The 1918 Spanish flu killed at least 50 million people worldwide, though the true number may be as high as 100 million. In the United States alone, roughly 675,000 people died. About one-third of the world’s population was infected over the course of three waves between 1918 and 1920, making it one of the deadliest events in recorded history.
Why the Death Toll Is Still Uncertain
Early estimates from the 1920s put global deaths at around 21.5 million. That number has been revised upward repeatedly as historians gained access to better data. A 1991 study placed the range at 24.7 to 39.3 million. Then in 2002, researchers Niall Johnson and Juergen Mueller published a landmark analysis in the Bulletin of the History of Medicine arguing the toll was closer to 50 million, and possibly double that.
The problem is that vast regions of the world, particularly in Africa, South Asia, and Southeast Asia, kept incomplete or no death records during that era. What records do exist are often contradictory. Johnson and Mueller concluded that 50 million represents a reasonable floor, but the real figure likely falls somewhere between 50 and 100 million. A truly accurate count will probably never be possible.
Where Deaths Hit Hardest
India suffered more than almost any other country. At least 12 million people died there, though estimates vary considerably. In British India, influenza killed roughly 2% of the total population in just four or five months. Some provinces were devastated far worse than others: the Central Provinces lost 5.7% of their population, while Bengal lost 0.4%.
The United States recorded approximately 675,000 deaths, according to the CDC. Across the globe, mortality fell unevenly along economic lines. People in low-income occupations experienced the highest death rates, creating a sharp income gradient. Workers whose jobs required frequent social contact also died at higher rates, regardless of income. And rural communities, despite their lower population density, often fared worse than cities because residents had less access to information about the pandemic and less experience recognizing influenza outbreaks. Many people simply could not afford to stop working, even as the virus spread around them.
The W-Shaped Mortality Curve
Seasonal flu typically kills the very young and the very old, producing a U-shaped curve when you plot death rates by age. The 1918 pandemic added something no one expected: an enormous spike in deaths among people aged 20 to 40. This created a distinctive W-shaped curve with three peaks instead of two.
Young adults in their prime were dying at rates that made no epidemiological sense at the time. The leading explanation is that people in this age group were especially prone to developing secondary bacterial pneumonia after the initial flu infection. In an era before antibiotics, bacterial pneumonia was frequently fatal.

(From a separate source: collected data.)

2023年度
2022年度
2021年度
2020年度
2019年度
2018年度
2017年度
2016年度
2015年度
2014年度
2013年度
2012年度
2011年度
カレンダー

Why this age group was more vulnerable to that complication remains one of the enduring puzzles of the pandemic, though one theory is that their immune systems mounted such an aggressive response to the virus that it damaged their own lung tissue, creating ideal conditions for bacterial infection.
The Three Waves
The pandemic unfolded in three distinct waves. The first arrived in the spring of 1918 and was relatively mild, resembling a bad flu season. Many people recovered without serious complications.
The second wave, beginning in the fall of 1918, was catastrophic. This was the wave responsible for most of the deaths in the United States and globally. The virus appears to have mutated into a far more lethal form over the summer, and its return coincided with the movement of troops during World War I, which spread it rapidly through military camps and civilian populations alike. In many cities, the surge in deaths was so sudden that hospitals, morgues, and funeral homes were overwhelmed within days.
A third wave followed during the winter and spring of 1919. It was less deadly than the second but still added significantly to the total death toll before the pandemic finally burned out.
Putting the Numbers in Context
World War I, which overlapped with the pandemic, killed an estimated 20 million people over four years. The Spanish flu likely killed two to five times that many in roughly two years. At the time, the global population was about 1.8 billion, meaning the pandemic killed somewhere between 2.8% and 5.6% of every person alive. For comparison, COVID-19’s confirmed global death toll of roughly 7 million occurred in a world population of 8 billion, representing less than 0.1%.
The 50 million figure has become the most commonly cited estimate, but it represents a conservative reading of the evidence. The researchers who arrived at that number were the first to emphasize that the real toll could be twice as large. What is certain is that the 1918 pandemic killed more people in a shorter period than almost any other event in human history.